Article by Brian Trust , Rick Hyman , Jeffrey G. Tougas , Amit K. Trehan and Barbara Yan

Originally published December 15, 2008

Keywords: Delaware, bankruptcy court, DIP lender, fee letters, under seal, Bankruptcy Code, Tribune Company,

Certain fee letters associated with a postpetition financing can be submitted under seal under Section 107(b) of Title 11 of the United States Code (the "Bankruptcy Code") according to the United States Bankruptcy Court for the District of Delaware, which noted that the information in such fee letters constituted "confidential . . . commercial information."

On December 8, 2008, Tribune Company and certain of its affiliates (collectively, "Tribune") filed voluntary petitions for relief under the Bankruptcy Code. As part of its first day motions, Tribune filed a joint motion with its proposed debtor-in-possession (DIP) lender to file under seal certain fee letters associated with the DIP lender-led postpetition financing.
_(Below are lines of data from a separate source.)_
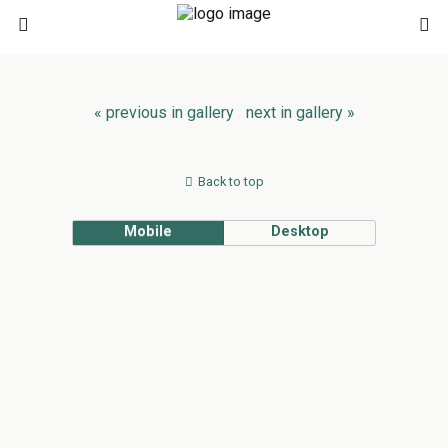
« previous in gallery
next in gallery »
Back to top
Mobile
Desktop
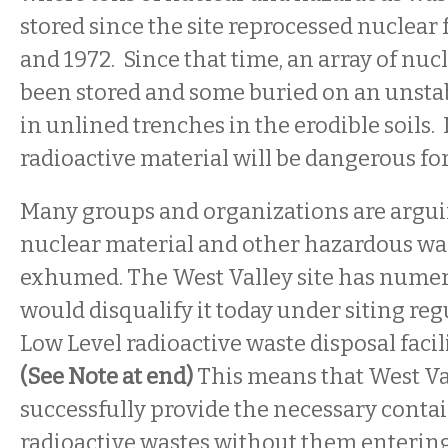
stored since the site reprocessed nuclear
and 1972. Since that time, an array of nuc
been stored and some buried on an unstabl
in unlined trenches in the erodible soils.
radioactive material will be dangerous for
Many groups and organizations are arguin
nuclear material and other hazardous was
exhumed. The West Valley site has nume
would disqualify it today under siting reg
Low Level radioactive waste disposal facili
(See Note at end)
This means that West Va
successfully provide the necessary conta
radioactive wastes without them enterin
Mayer Brown, representing the DIP lender, argued that the public disclosure of such confidential and proprietary information had the potential to harm the lender's business, impair its ability to syndicate such facilities in the future, and cause it to consider exiting this specialized marketplace. Upon an evidentiary hearing involving a proffer of testimony and cross-examination of a witness from the DIP lender, the Honorable Judge Kevin J. Carey approved the joint motion to seal certain fee letters associated with the financing. Given the highly complex nature of the transaction, and the fact that the calculation of fees for the postpetition financing involved a proprietary methodology developed by the DIP lender, the court ruled that the debtors and the DIP lender satisfied the "confidential commercial information" requirement of Section 107(b) of the Bankruptcy Code.

The ruling is instructional for lenders who seek to provide postpetition financing to debtors but do not want to disclose the fees associated therewith. The fees associated with postpetition financing are often negotiated extensively and involve the knowledge of a team of restructuring, finance, capital markets, and legal experts. The court's ruling is likely to encourage more lenders to consider providing debtors with bankruptcy financing, which is in increasing demand given current, and projected, economic conditions.